Le dernier «lundi noir» m’a totalement pris au dépourvu. Actif sur les marchés depuis 1982, je n’aurais jamais pensé qu’ils puissent baisser dans de telles proportions. Pourtant, il a bien fallu me rendre à l’évidence: c’était possible. Et quand on revient sur les raisons de cette chute, on incrimine souvent les programmes de transactions automatisées, censés se couvrir en déclenchant automatiquement des ventes à partir d’un certain seuil de baisse des cours. C’est précisément ce qui s’est passé: les ventes ont été déclenchées, entraînant par un effet «boule de neige» de nouvelles vagues de ventes que le marché n’a pas été capable d’absorber.
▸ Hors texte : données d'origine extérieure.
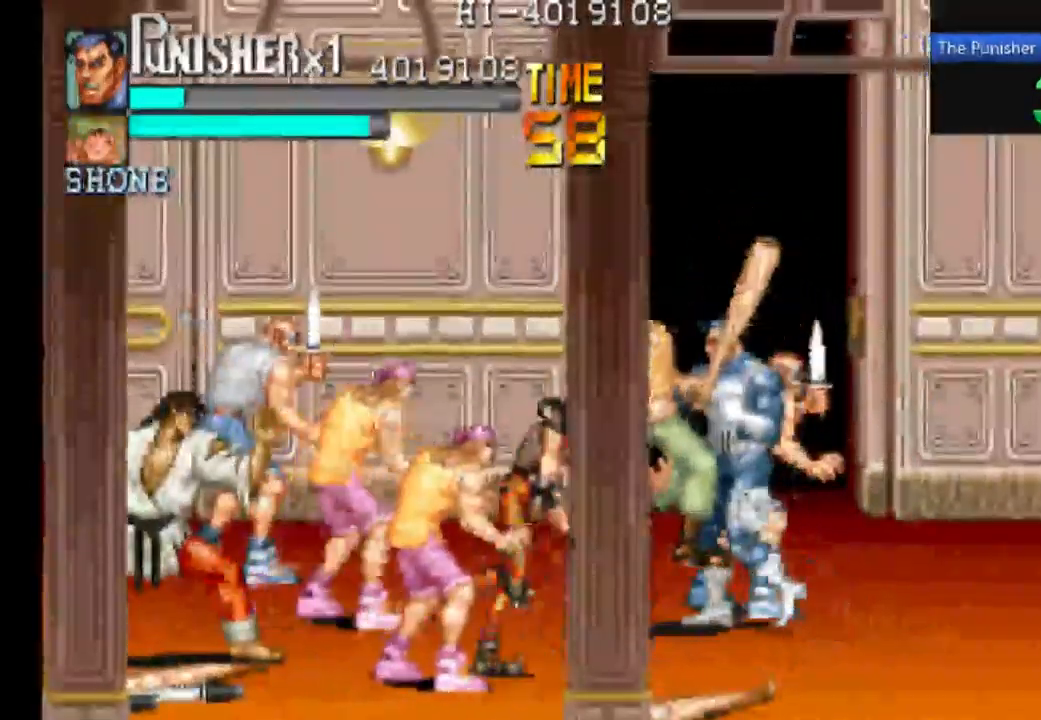
Gameplay with a controller (Xbox layout); each line is a JSON object with the inputs held at the frame after it. "events" lists button and stick changes between this image and that frame as [ms after this image, input, new state], when the widget could be followed in between. Not read: L3 R3.
{"buttons": [], "left_stick": "center", "right_stick": "center"}
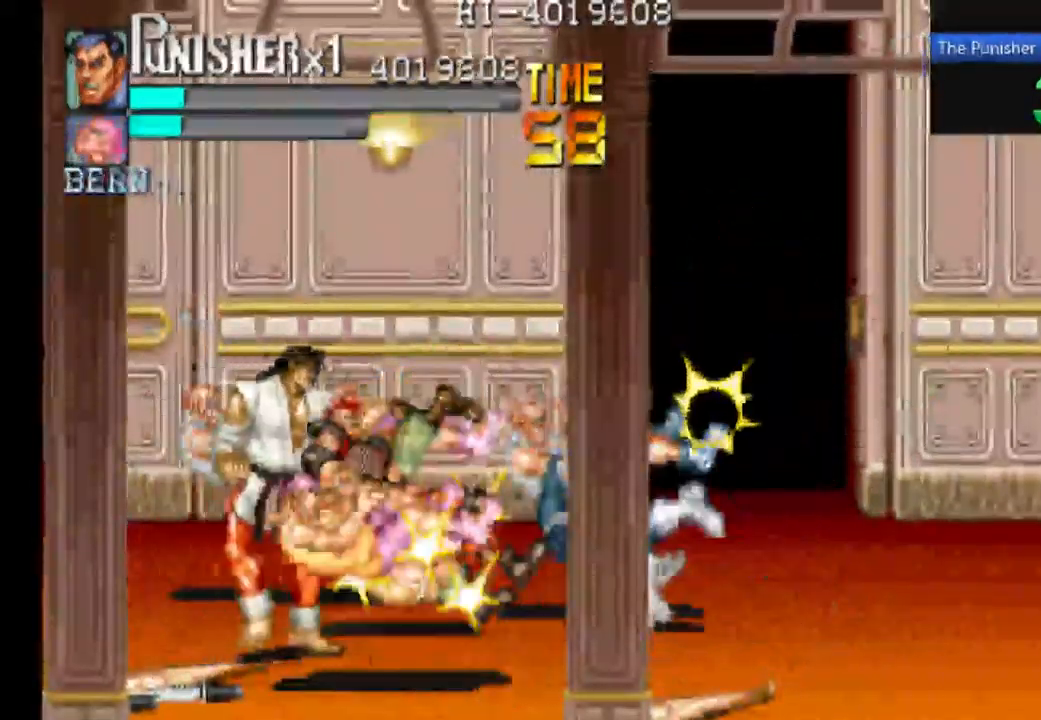
{"buttons": ["A"], "left_stick": "center", "right_stick": "center", "events": [[367, "A", "down"]]}
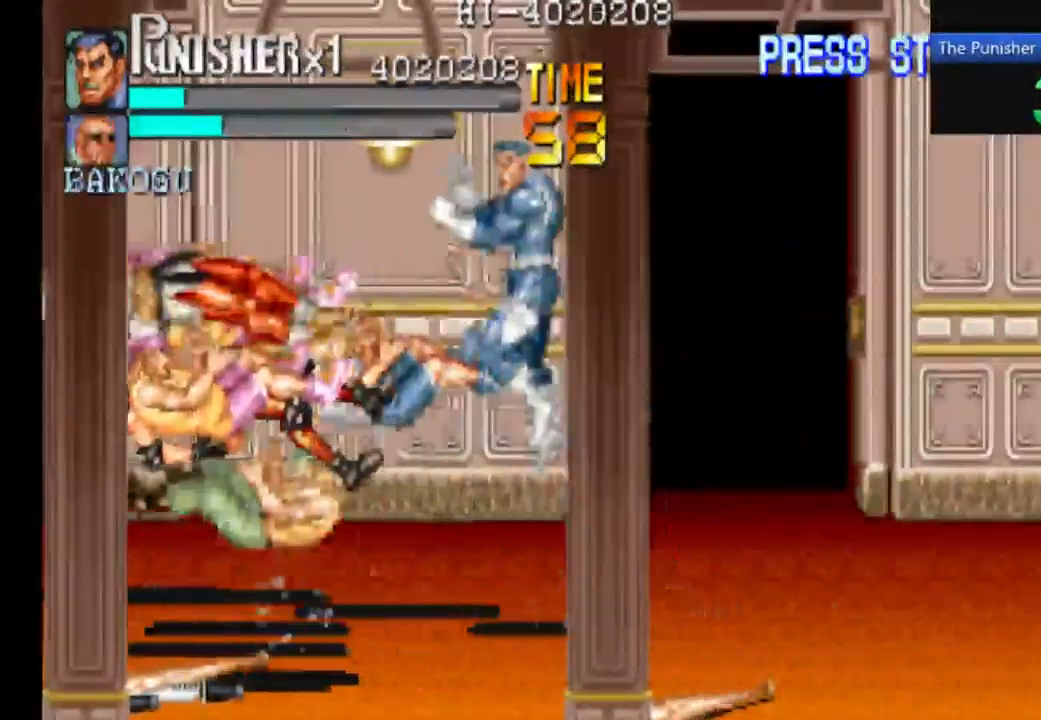
{"buttons": ["A", "X"], "left_stick": "center", "right_stick": "center", "events": [[201, "X", "down"]]}
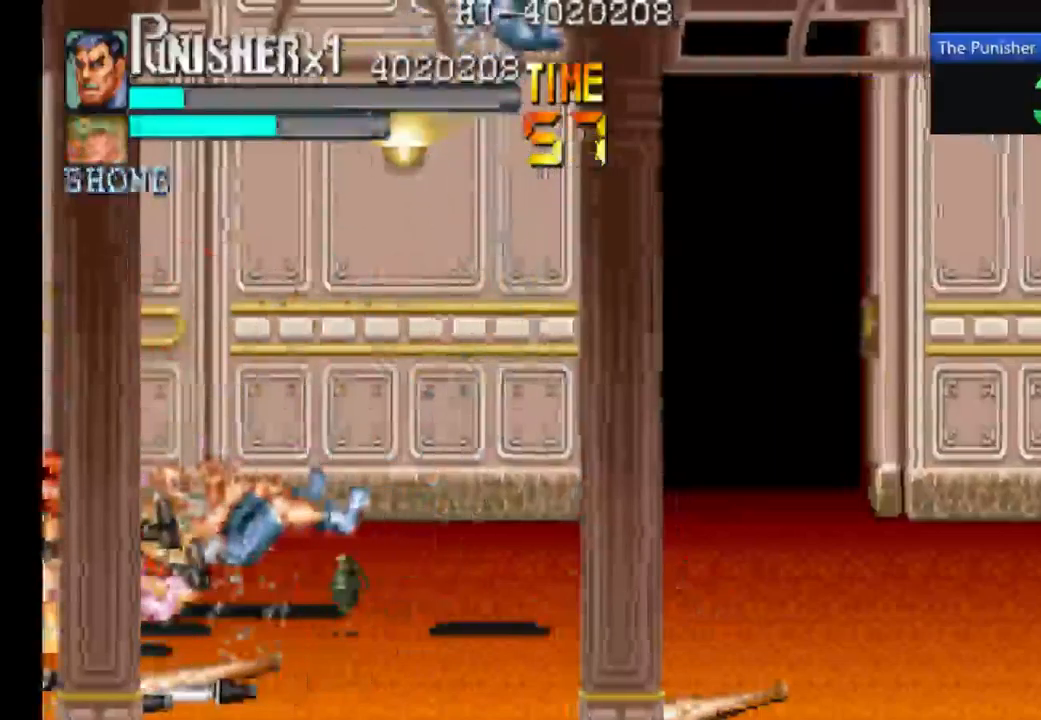
{"buttons": ["A"], "left_stick": "center", "right_stick": "center", "events": [[100, "X", "up"]]}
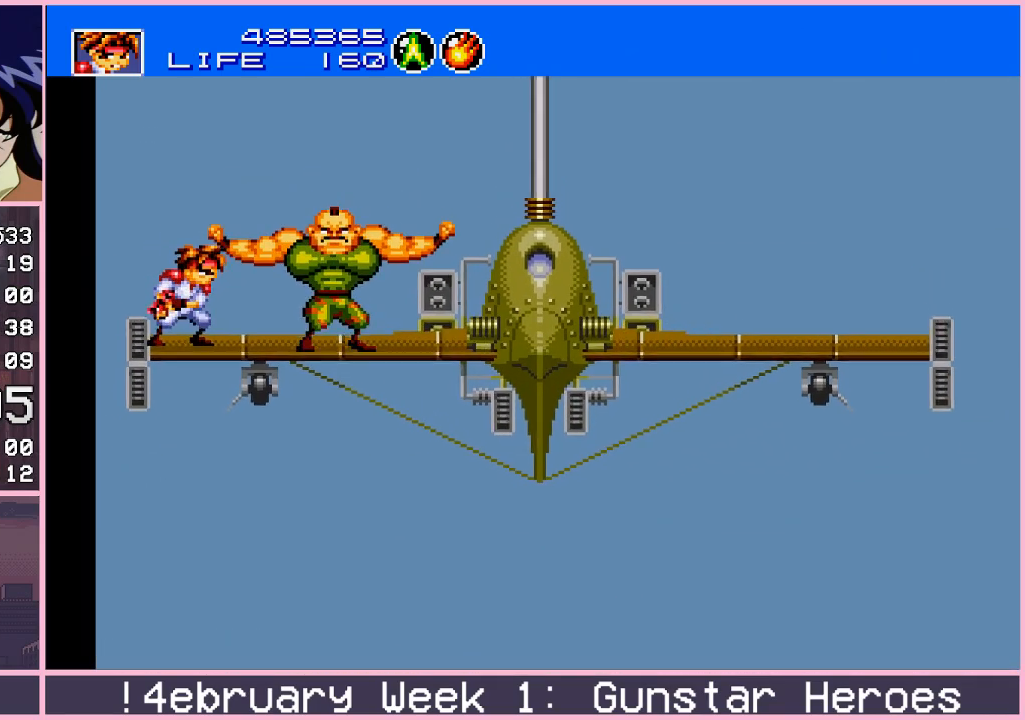
Gameplay with a controller (arcade stick); each line is a JSON object with the inputs held at the frame after it. "events" lists button and stick changes between this image and that frame as [ms after this image, input, new state], when the widget could be followed in between. Not read: L3 R3.
{"buttons": ["CROSS"], "left_stick": "down", "events": [[300, "left_stick", "down"], [400, "CROSS", "down"]]}
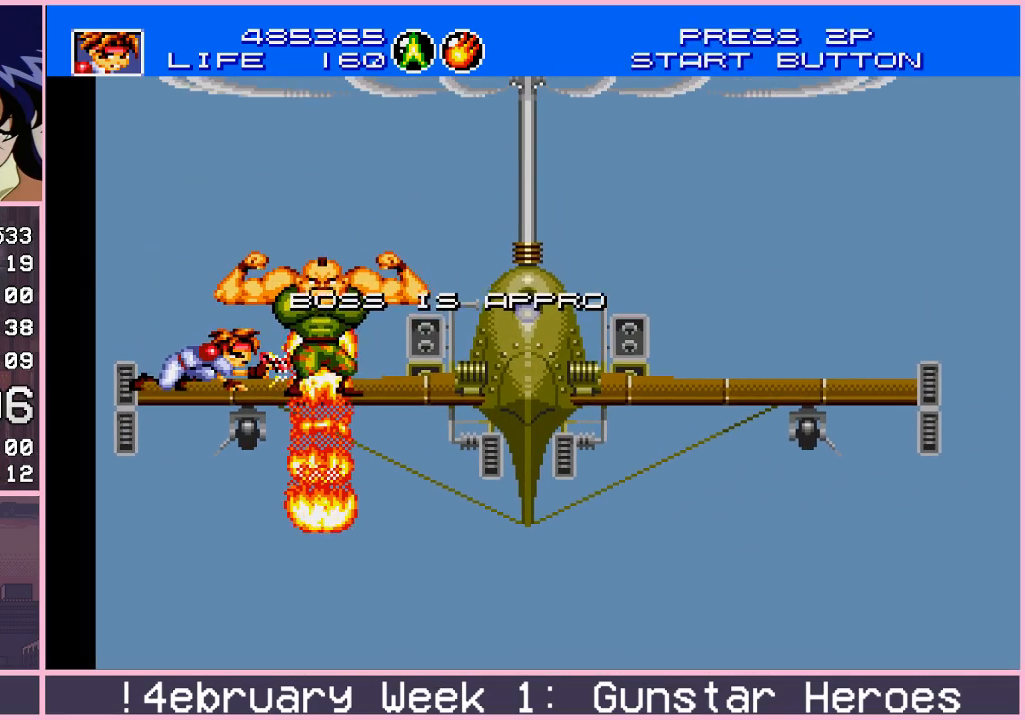
{"buttons": ["CROSS"], "left_stick": "down", "events": []}
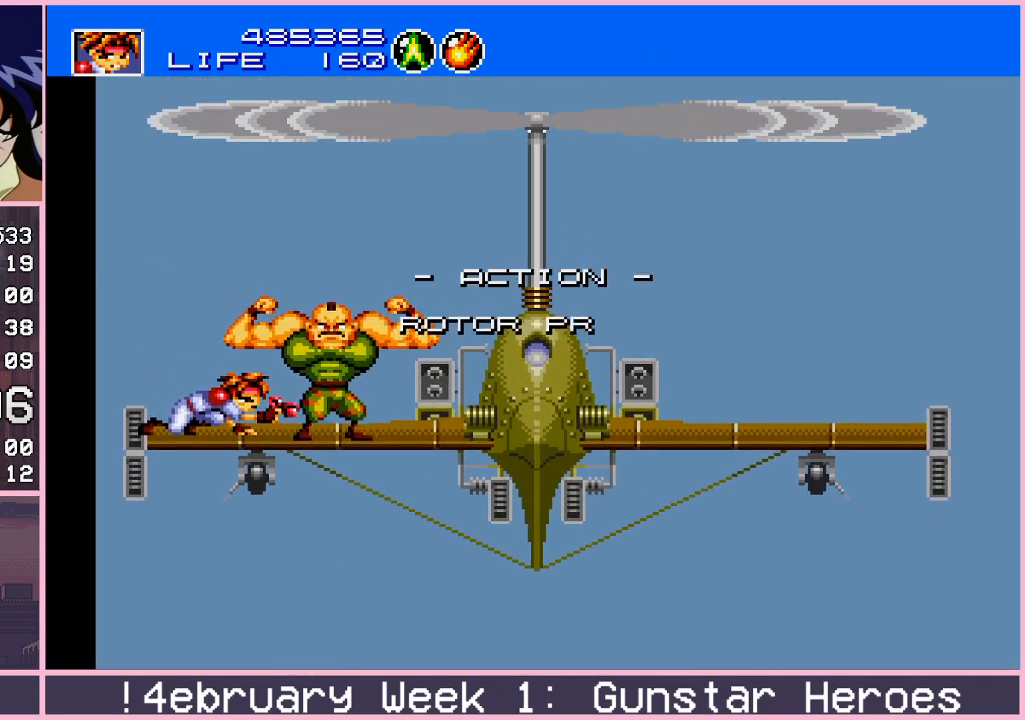
{"buttons": ["CROSS"], "left_stick": "down", "events": []}
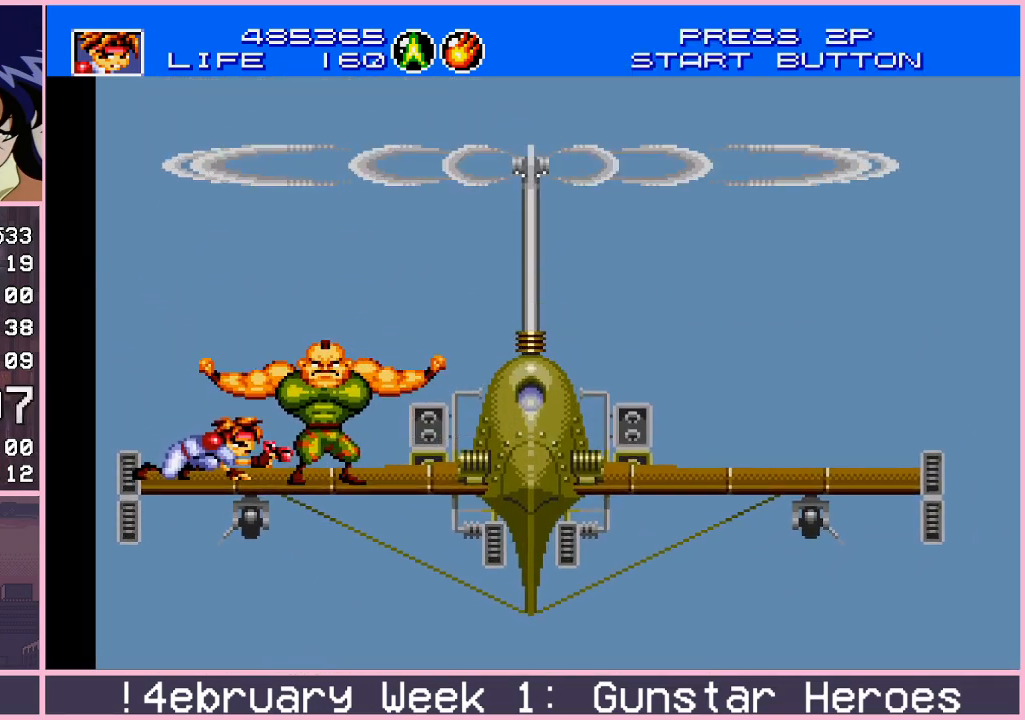
{"buttons": [], "left_stick": "center", "events": [[67, "CROSS", "up"], [67, "left_stick", "center"]]}
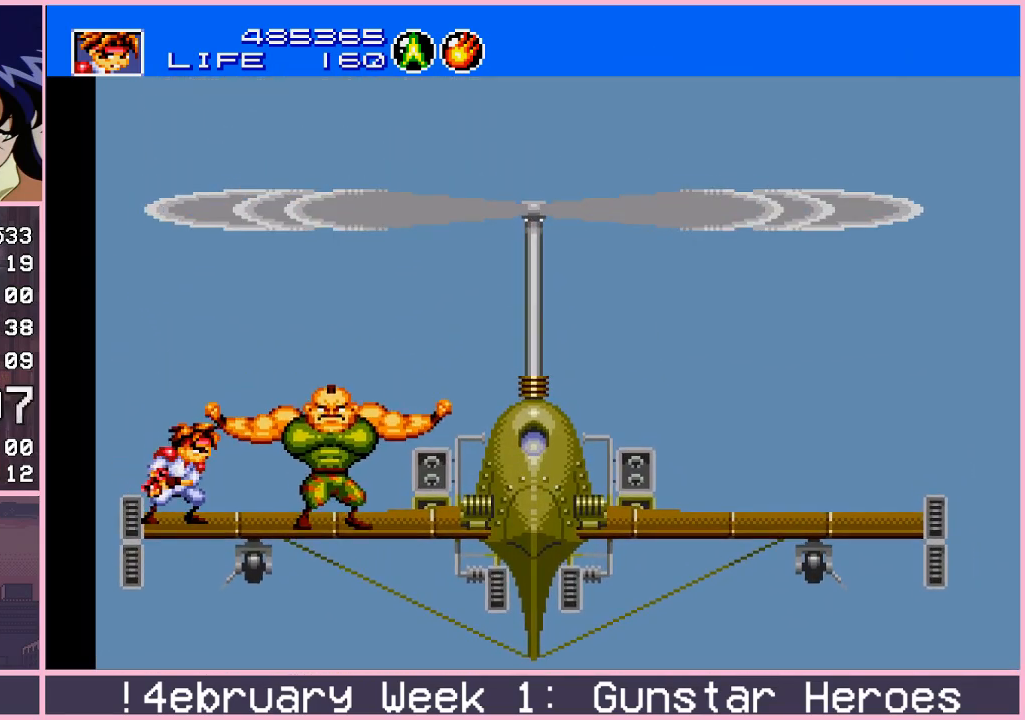
{"buttons": [], "left_stick": "center", "events": []}
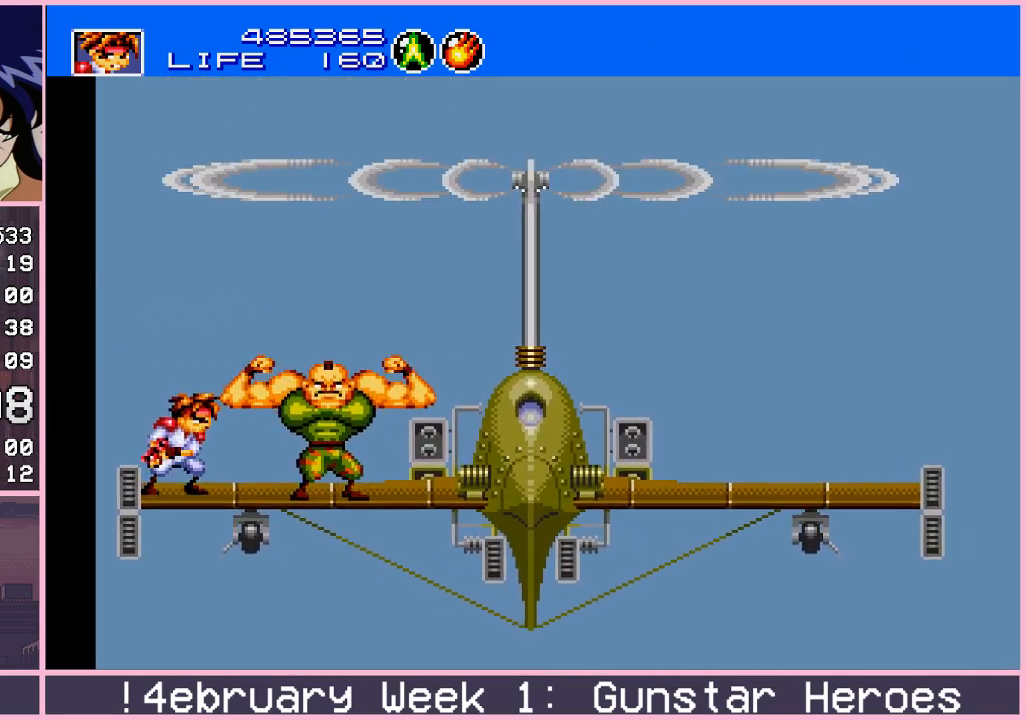
{"buttons": [], "left_stick": "center", "events": []}
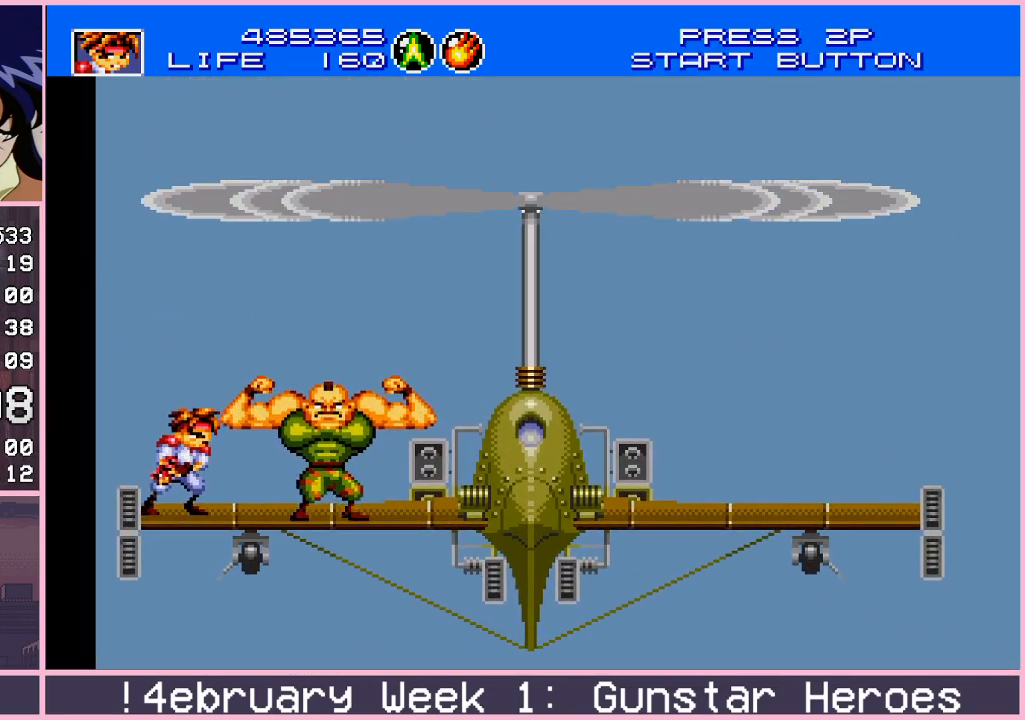
{"buttons": [], "left_stick": "center", "events": []}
De mon point de vue, les programmes de transactions automatisées ont donc bien joué un rôle déterminant dans la chute des marchés et cela me pousse à m’interroger sur la situation actuelle. Ce qui s’est produit alors ne pouvait pas être anticipé, mais devrait servir d’avertissement quant à ce qui pourrait se passer aujourd’hui du fait que toute la gestion passive s’effectue par le biais de fonds indiciels cotés (ETFs). J’ai le sentiment que de nombreux détenteurs d’ETFs n’en connaissent pas réellement la valeur. Ils savent seulement que le marché monte et veulent en tirer profit, sans véritablement se préoccuper des questions de valorisation. Je ne serais donc pas surpris si, lors de la prochaine baisse de marché, nous revivions, du fait de l’importance des ETFs, une situation similaire à celle déclenchée par les programmes de transactions automatisées.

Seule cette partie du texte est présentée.